AbstractBackground and Purpose—
Inflammation and thrombosis currently are recognized as critical contributors to the pathogenesis of ischemic stroke. CD147 (cluster of differentiation 147), also known as extracellular matrix metalloproteinase inducer, can function as a key mediator of inflammatory and immune responses. CD147 expression is increased in the brain after cerebral ischemia, but its role in the pathogenesis of ischemic stroke remains unknown. In this study, we show that CD147 acts as a key player in ischemic stroke by driving thrombotic and inflammatory responses.Methods—
Focal cerebral ischemia was induced in C57BL/6 mice by a 60-minute transient middle cerebral artery occlusion. Animals were treated with anti-CD147 function–blocking antibody (αCD147) or isotype control antibody. Blood–brain barrier permeability, thrombus formation, and microvascular patency were assessed 24 hours after ischemia. Infarct size, neurological deficits, and inflammatory cells invaded in the brain were assessed 72 hours after ischemia.Results—
CD147 expression was rapidly increased in ischemic brain endothelium after transient middle cerebral artery occlusion.
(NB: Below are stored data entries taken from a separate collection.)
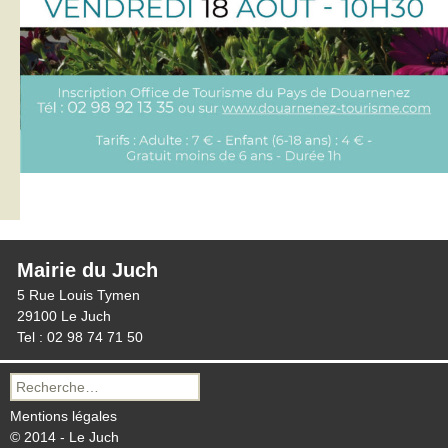
Mairie du Juch
5 Rue Louis Tymen
29100 Le Juch
Tel : 02 98 74 71 50
Recherche
pour :
Mentions légales
© 2014 - Le Juch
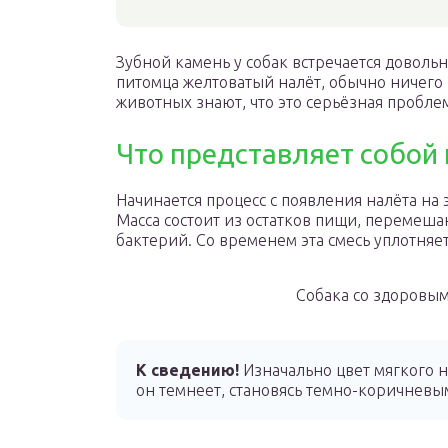
Зубной камень у собак встречается довол
питомца желтоватый налёт, обычно ничег
животных знают, что это серьёзная проблем
Что представляет собой 
Начинается процесс с появления налёта на
Масса состоит из остатков пищи, перемеша
бактерий. Со временем эта смесь уплотняет
Собака со здоровым
К сведению!
Изначально цвет мягкого н
он темнеет, становясь темно-коричневы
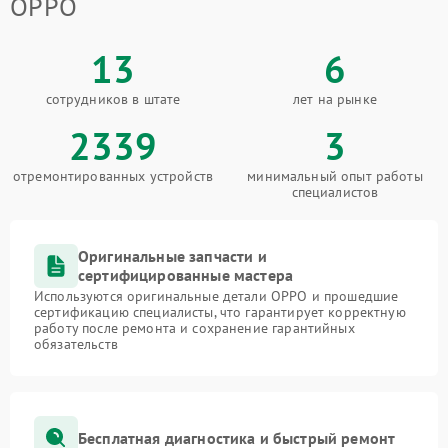
OPPO
13
6
сотрудников в штате
лет на рынке
2339
3
отремонтированных устройств
минимальный опыт работы
специалистов
Оригинальные запчасти и
сертифицированные мастера
Используются оригинальные детали OPPO и прошедшие
сертификацию специалисты, что гарантирует корректную
работу после ремонта и сохранение гарантийных
обязательств
Бесплатная диагностика и быстрый ремонт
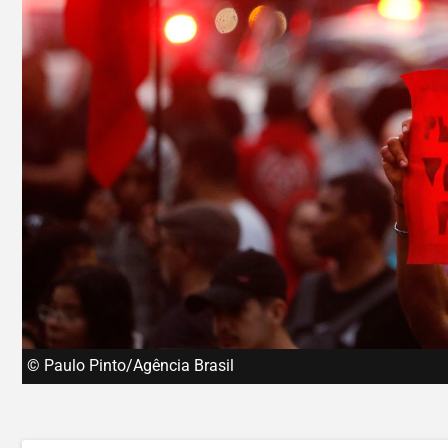
© Paulo Pinto/Agência Brasil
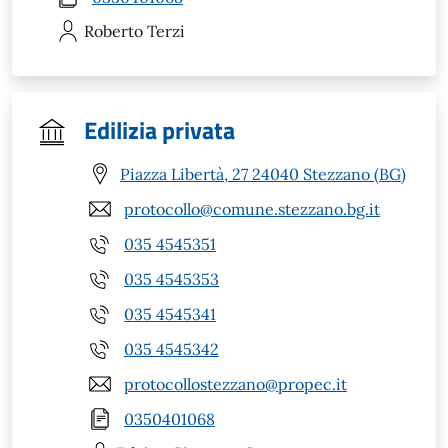
Roberto
Terzi
Edilizia privata
Piazza Libertà, 27 24040 Stezzano (BG)
protocollo@comune.stezzano.bg.it
035 4545351
035 4545353
035 4545341
035 4545342
protocollostezzano@propec.it
0350401068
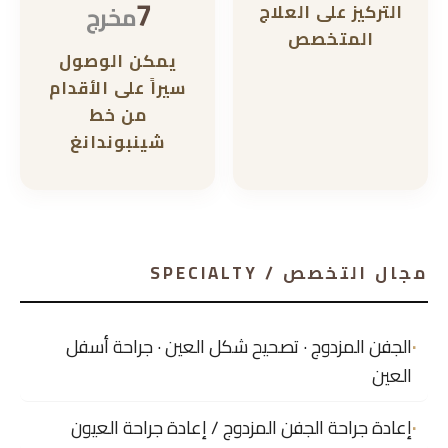
7
التركيز على العلاج
مخرج
المتخصص
يمكن الوصول
سيراً على الأقدام
من خط
شينبوندانغ
مجال التخصص / SPECIALTY
الجفن المزدوج · تصحيح شكل العين · جراحة أسفل
العين
إعادة جراحة الجفن المزدوج / إعادة جراحة العيون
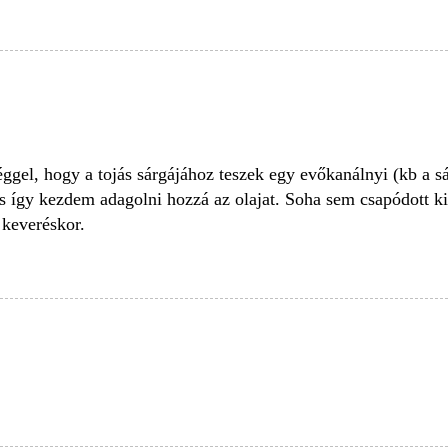
éggel, hogy a tojás sárgájához teszek egy evőkanálnyi (kb a s
 így kezdem adagolni hozzá az olajat. Soha sem csapódott ki
 keveréskor.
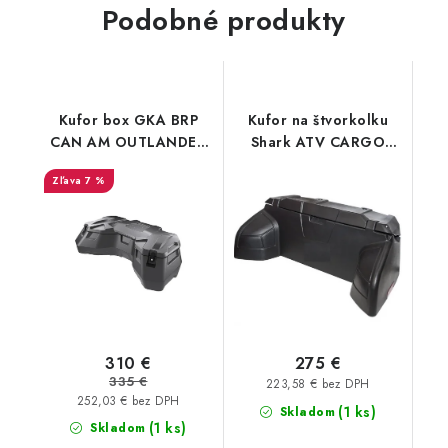
Podobné produkty
Kufor box GKA BRP
Kufor na štvorkolku
CAN AM OUTLANDER
Shark ATV CARGO
L 450 570 650 G2
Outlander, Gladiator
7 %
310 €
275 €
335 €
223,58 € bez DPH
252,03 € bez DPH
(1 ks)
Skladom
(1 ks)
Skladom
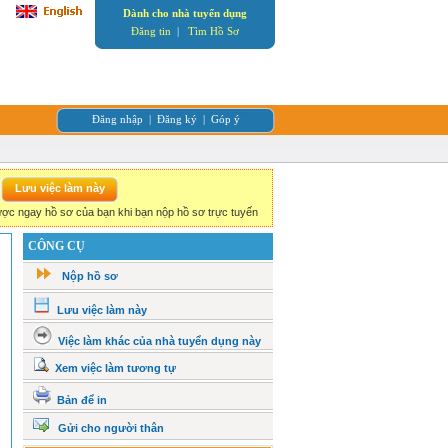
Dành cho nhà tuyển dụng
Đăng tin
|
Tìm Hồ Sơ
Đăng nhập
|
Đăng ký
|
Góp ý
ợc ngay hồ sơ của bạn khi bạn nộp hồ sơ trực tuyến
CÔNG CỤ
Nộp hồ sơ
Lưu việc làm này
Việc làm khác của nhà tuyển dụng này
Xem việc làm tương tự
Bản để in
Gửi cho người thân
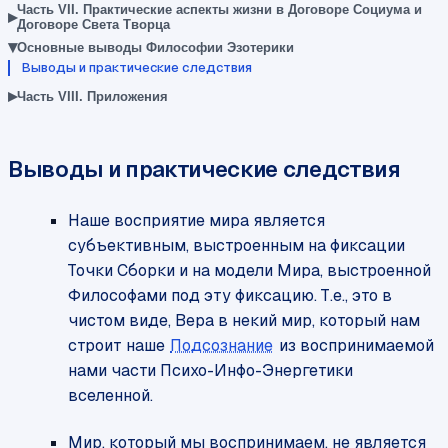
Часть VII. Практические аспекты жизни в Договоре Социума и
▸
Договоре Света Творца
▾
Основные выводы Философии Эзотерики
Выводы и практические следствия
▸
Часть VIII. Приложения
Выводы и практические следствия
Наше восприятие мира является
субъективным, выстроенным на фиксации
Точки Сборки и на модели Мира, выстроенной
Философами под эту фиксацию. Т.е., это в
чистом виде, Вера в некий мир, который нам
строит наше
Подсознание
из воспринимаемой
нами части Психо-Инфо-Энергетики
вселенной.
Мир, который мы воспринимаем, не является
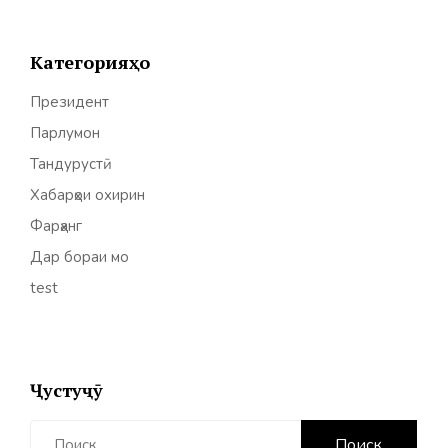
Категорияҳо
Президент
Парлумон
Тандурустӣ
Хабарҳои охирин
Фарҳанг
Дар бораи мо
test
Ҷустуҷӯ
Найти:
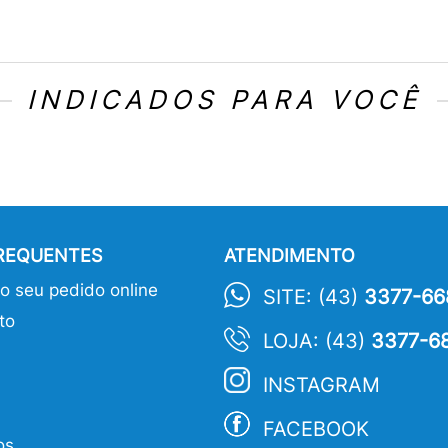
INDICADOS PARA VOCÊ
FREQUENTES
ATENDIMENTO
 seu pedido online
SITE: (43)
3377-66
to
LOJA: (43)
3377-6
INSTAGRAM
FACEBOOK
os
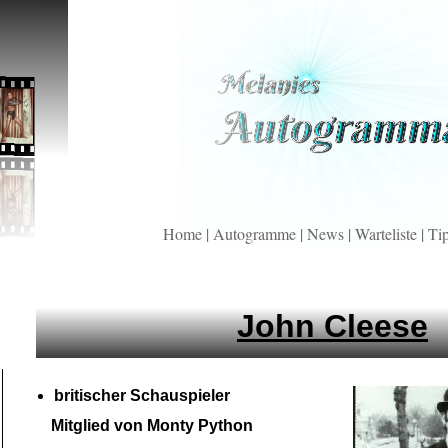
Home
|
Autogramme
|
News
|
Warteliste
|
Ti
John Cleese
britischer Schauspieler
Mitglied von Monty Python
Inhibition of CD147 reduced infarct size and improved functional outcome on day 3 after transient middle cerebral artery occlusion. The neuroprotective effects were associated with (1) prevented blood–brain barrier damage, (2) decreased intravascular fibrin and platelet deposition, which in turn reduced thrombosis and increased cerebral perfusion, and (3) reduced brain inflammatory cell infiltration. The underlying mechanism may include reduced NF-κB (nuclear factor κB) activation, MMP-9 (matrix metalloproteinase-9) activity, and PAI-1 (plasminogen activator inhibitor-1) expression in brain microvascular endothelial cells.Conclusions—
Inhibition of CD147 ameliorates acute ischemic stroke by reducing thromboinflammation. CD147 might represent a novel and promising therapeutic target for ischemic stroke and possibly other thromboinflammatory disorders.